*Data*:

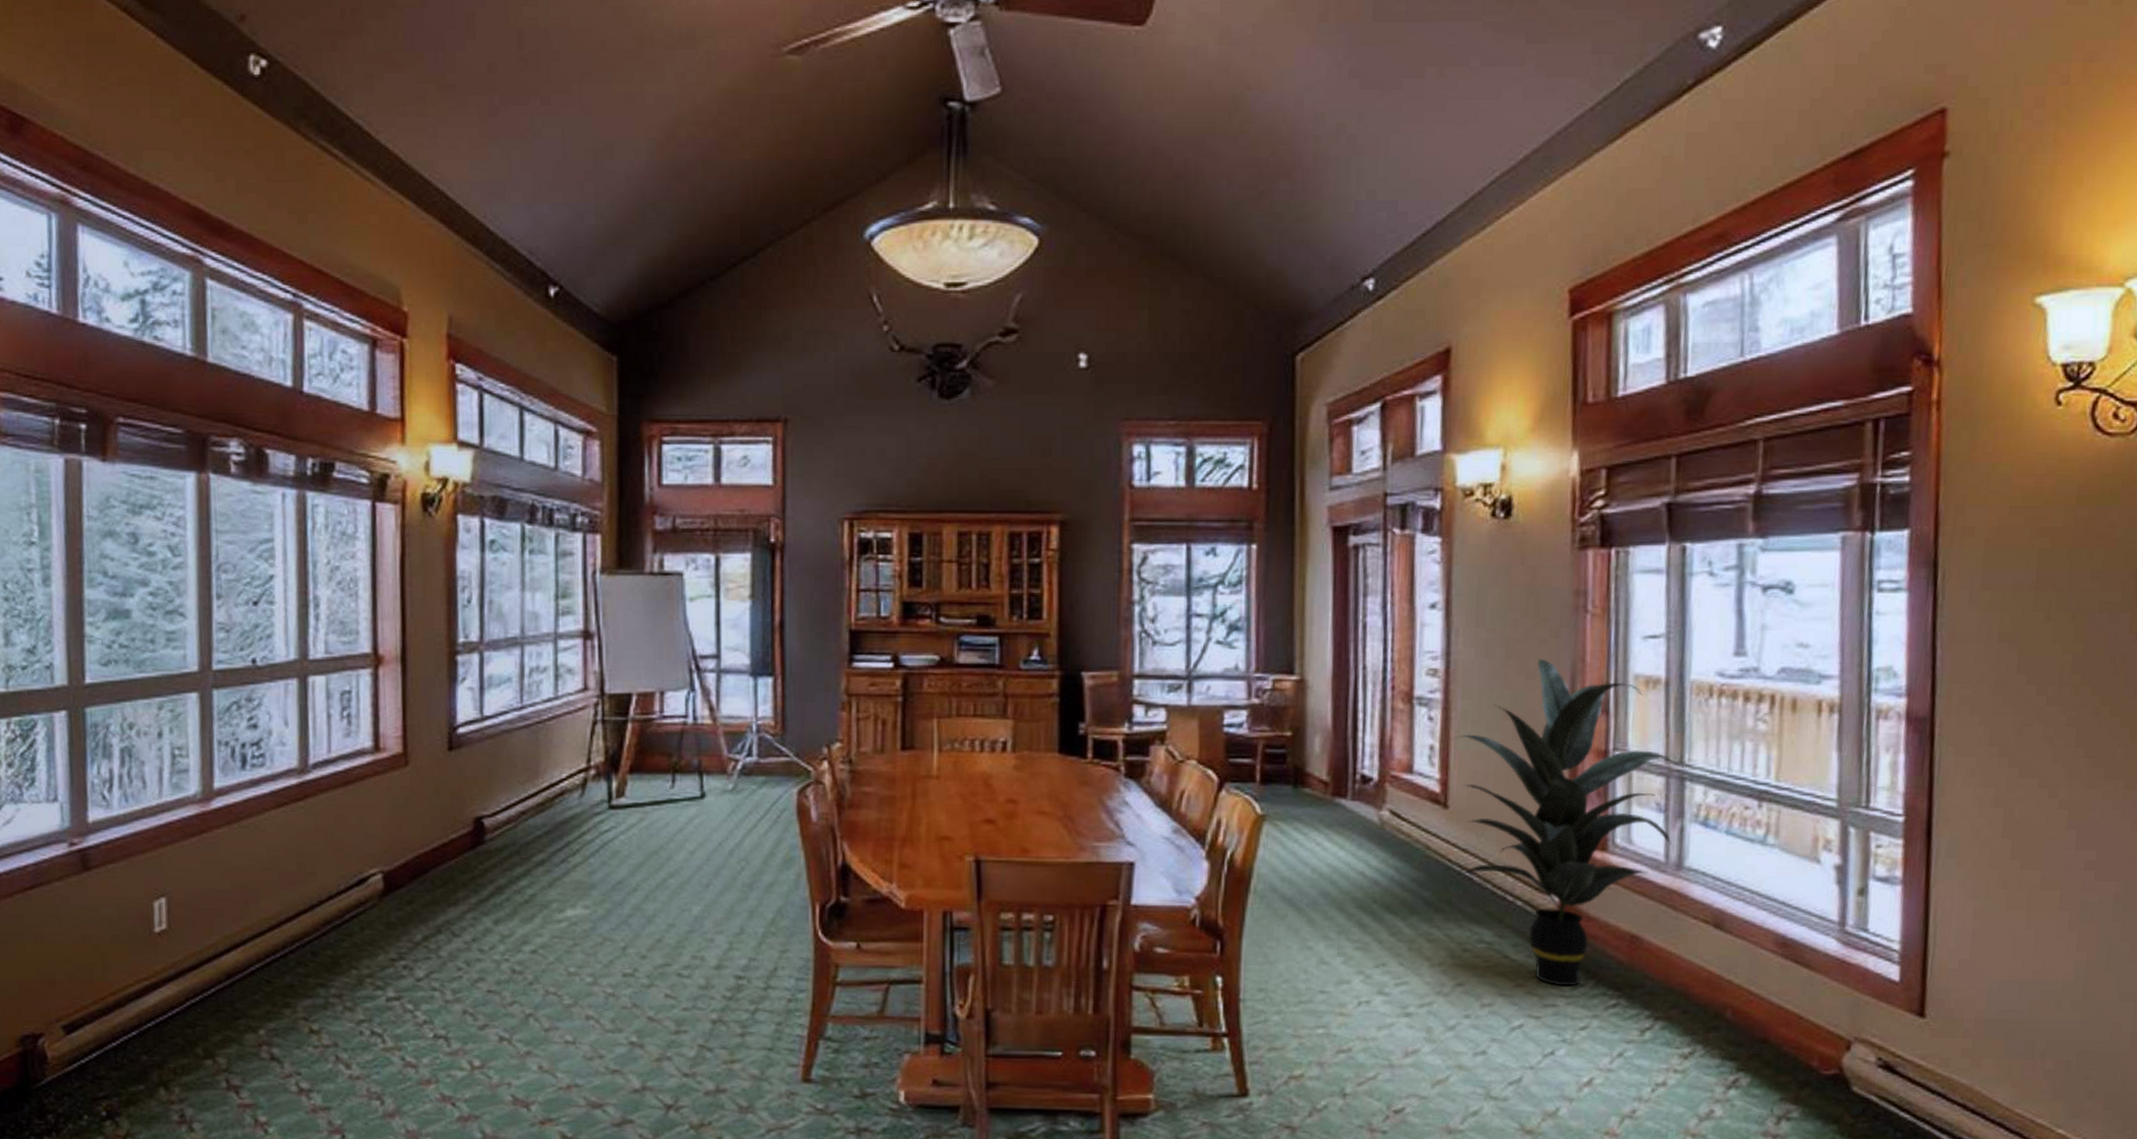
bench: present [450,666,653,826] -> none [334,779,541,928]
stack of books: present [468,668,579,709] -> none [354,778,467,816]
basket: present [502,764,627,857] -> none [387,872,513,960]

*Action item*: Retype the whole listing exactly and leave the pictures out.

*Reply*:
bench: present [450,666,653,826] -> none [334,779,541,928]
stack of books: present [468,668,579,709] -> none [354,778,467,816]
basket: present [502,764,627,857] -> none [387,872,513,960]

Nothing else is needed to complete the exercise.